J.A. Castell (Philadelphia)

Barrett's esophagus is generally recognized as the most severe complication of chronic gastroesophageal reflux disease (GERD). Therefore, it can be anticipated that these patients are likely to show the worst overall defects, including abnormalities of esophageal motility. Many studies over the years have documented that patients with Barrett's esophagus have the greatest amount of acid reflux and also associated reflux of bile. Accompanying motility defects include a greater percentage of abnormal motility, principally ineffective esophageal motility characterized by low amplitude and non-progressive waves, and also a higher percentage of hypotensive lower esophageal sphincter [1]. Thus, Barrett's esophagus represents end stage esophageal damage in the patient with chronic GERD and presents little hope that these motility defects will improve.

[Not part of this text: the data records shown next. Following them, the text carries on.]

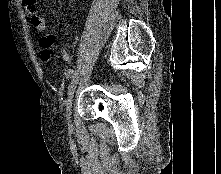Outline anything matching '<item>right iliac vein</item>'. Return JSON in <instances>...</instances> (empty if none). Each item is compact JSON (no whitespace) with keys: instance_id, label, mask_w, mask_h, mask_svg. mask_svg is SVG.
Masks as SVG:
<instances>
[{"instance_id":"obj_1","label":"right iliac vein","mask_w":221,"mask_h":174,"mask_svg":"<svg viewBox=\"0 0 221 174\" xmlns=\"http://www.w3.org/2000/svg\"><path fill=\"white\" fill-rule=\"evenodd\" d=\"M80 73L77 71L73 74L70 84L68 86L67 100H66V120L70 122V111L77 84L79 82Z\"/></svg>"}]
</instances>
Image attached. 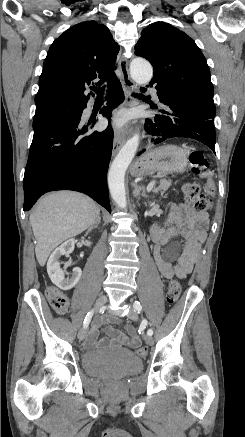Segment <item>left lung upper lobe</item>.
<instances>
[{"instance_id": "left-lung-upper-lobe-1", "label": "left lung upper lobe", "mask_w": 245, "mask_h": 437, "mask_svg": "<svg viewBox=\"0 0 245 437\" xmlns=\"http://www.w3.org/2000/svg\"><path fill=\"white\" fill-rule=\"evenodd\" d=\"M135 54L152 64V80L213 100L214 88L206 59L193 39L178 28L160 21L150 24L143 29Z\"/></svg>"}]
</instances>
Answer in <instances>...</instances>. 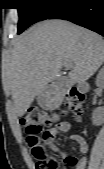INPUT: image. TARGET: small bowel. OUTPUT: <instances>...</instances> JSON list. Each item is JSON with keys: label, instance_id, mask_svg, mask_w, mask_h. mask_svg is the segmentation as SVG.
I'll return each mask as SVG.
<instances>
[{"label": "small bowel", "instance_id": "1", "mask_svg": "<svg viewBox=\"0 0 104 169\" xmlns=\"http://www.w3.org/2000/svg\"><path fill=\"white\" fill-rule=\"evenodd\" d=\"M56 131L58 132H68L71 130V124L67 121H63L58 123L55 126ZM53 139H54V134L53 136H45L43 138L44 142L48 143V144H52L53 143ZM69 142L70 143H75L78 146V149L81 153L86 154L88 152V144L86 142V140L84 139V137L80 134H72L69 137ZM61 154L63 156H65V150L61 149ZM85 165H86V158L83 157L82 159H80L79 161H77L76 164V169H85Z\"/></svg>", "mask_w": 104, "mask_h": 169}]
</instances>
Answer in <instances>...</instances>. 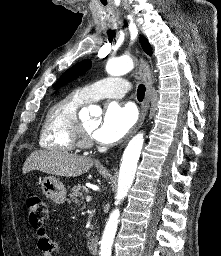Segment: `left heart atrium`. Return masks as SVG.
Instances as JSON below:
<instances>
[{
    "label": "left heart atrium",
    "instance_id": "1",
    "mask_svg": "<svg viewBox=\"0 0 221 256\" xmlns=\"http://www.w3.org/2000/svg\"><path fill=\"white\" fill-rule=\"evenodd\" d=\"M135 121L133 107L112 102L106 107L103 120L93 132V137L102 143H115L131 129Z\"/></svg>",
    "mask_w": 221,
    "mask_h": 256
}]
</instances>
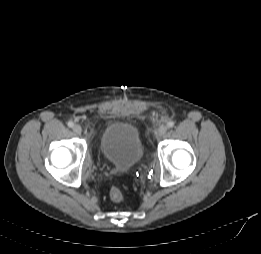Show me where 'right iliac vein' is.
Returning a JSON list of instances; mask_svg holds the SVG:
<instances>
[{
  "mask_svg": "<svg viewBox=\"0 0 261 254\" xmlns=\"http://www.w3.org/2000/svg\"><path fill=\"white\" fill-rule=\"evenodd\" d=\"M73 131L76 135H81L82 133V128L80 125L76 124L73 126Z\"/></svg>",
  "mask_w": 261,
  "mask_h": 254,
  "instance_id": "obj_1",
  "label": "right iliac vein"
}]
</instances>
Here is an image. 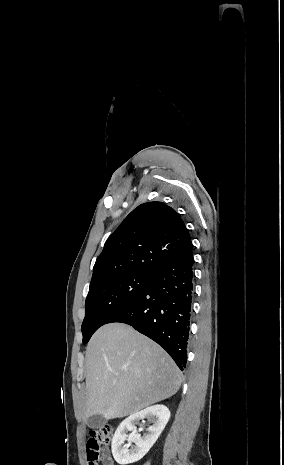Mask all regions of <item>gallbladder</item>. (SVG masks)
I'll return each mask as SVG.
<instances>
[{
    "mask_svg": "<svg viewBox=\"0 0 284 465\" xmlns=\"http://www.w3.org/2000/svg\"><path fill=\"white\" fill-rule=\"evenodd\" d=\"M107 421L104 419V417H100V415H95V417H90V419H87L86 425L88 427H91V429H100V427H103V425H106Z\"/></svg>",
    "mask_w": 284,
    "mask_h": 465,
    "instance_id": "bac80fb5",
    "label": "gallbladder"
}]
</instances>
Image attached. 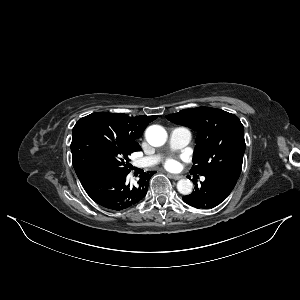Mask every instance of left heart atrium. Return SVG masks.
I'll use <instances>...</instances> for the list:
<instances>
[{"label": "left heart atrium", "instance_id": "obj_1", "mask_svg": "<svg viewBox=\"0 0 300 300\" xmlns=\"http://www.w3.org/2000/svg\"><path fill=\"white\" fill-rule=\"evenodd\" d=\"M164 166L169 170H173L178 167V162L174 158H169L165 161Z\"/></svg>", "mask_w": 300, "mask_h": 300}]
</instances>
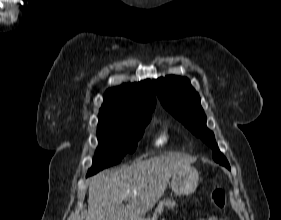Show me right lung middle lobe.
Masks as SVG:
<instances>
[{"instance_id":"obj_1","label":"right lung middle lobe","mask_w":281,"mask_h":220,"mask_svg":"<svg viewBox=\"0 0 281 220\" xmlns=\"http://www.w3.org/2000/svg\"><path fill=\"white\" fill-rule=\"evenodd\" d=\"M151 116H142L110 125L98 124L99 146L87 176L119 163L126 153H133Z\"/></svg>"}]
</instances>
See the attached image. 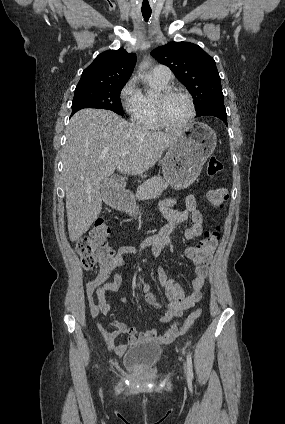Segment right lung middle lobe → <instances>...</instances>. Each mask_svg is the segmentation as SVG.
<instances>
[{"mask_svg":"<svg viewBox=\"0 0 285 424\" xmlns=\"http://www.w3.org/2000/svg\"><path fill=\"white\" fill-rule=\"evenodd\" d=\"M126 83L77 86L72 111L83 108H100L124 115L120 93Z\"/></svg>","mask_w":285,"mask_h":424,"instance_id":"1","label":"right lung middle lobe"}]
</instances>
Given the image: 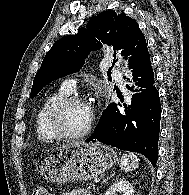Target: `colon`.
<instances>
[{
	"instance_id": "obj_1",
	"label": "colon",
	"mask_w": 189,
	"mask_h": 195,
	"mask_svg": "<svg viewBox=\"0 0 189 195\" xmlns=\"http://www.w3.org/2000/svg\"><path fill=\"white\" fill-rule=\"evenodd\" d=\"M33 195H48V192L43 188H36Z\"/></svg>"
}]
</instances>
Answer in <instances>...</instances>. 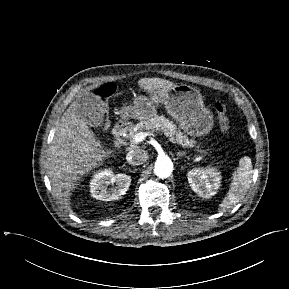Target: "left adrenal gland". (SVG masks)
<instances>
[{
    "label": "left adrenal gland",
    "instance_id": "a2214340",
    "mask_svg": "<svg viewBox=\"0 0 289 289\" xmlns=\"http://www.w3.org/2000/svg\"><path fill=\"white\" fill-rule=\"evenodd\" d=\"M183 153L182 152H178L177 156H182Z\"/></svg>",
    "mask_w": 289,
    "mask_h": 289
}]
</instances>
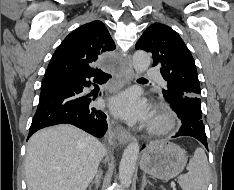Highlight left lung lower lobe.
<instances>
[{"mask_svg": "<svg viewBox=\"0 0 234 190\" xmlns=\"http://www.w3.org/2000/svg\"><path fill=\"white\" fill-rule=\"evenodd\" d=\"M172 107L182 121V126L180 127V130L173 137H179V136L194 137L198 139L201 143H203L204 146L208 149L203 121L184 113L179 106L172 105ZM144 147L145 146H143V148Z\"/></svg>", "mask_w": 234, "mask_h": 190, "instance_id": "0a47b994", "label": "left lung lower lobe"}]
</instances>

The above statement raises the question of which came first, the chronic reflux or the motility abnormality. In the animal laboratory, it is possible to demonstrate dramatic decreases in esophageal motility in response to acid infusion [2]. These experiments are a form of acute injury to the esophagus, with recovery from the abnormal motility as the mucosal defect heals. In the human condition, such a situation has not been described. There is no convincing evidence that the abnormal motility seen in patients with severe chronic GERD is likely to recover after appropriate therapy which heals the esophagitis. This statement applies to both the best medical and surgical therapies. Thus, the motility defect seen in the patient with Barrett's esophagus is a chronic injury. It is my belief that this occurs secondary to the years of chronic reflux and severe acid exposure to the distal esophagus in these patients.


1. Ter RB, Castell DO. Gastroesophageal reflux disease in patients with columnar-lined esophagus. Gastroenterol Clin North Am 1997;26(3):549-563.

2. Eastwood GL, Castell DO, Higgs RH. Experimental esophagitis in cats impairs lower esophageal sphincter pressure. Gastroenterology 1975;69:146-153.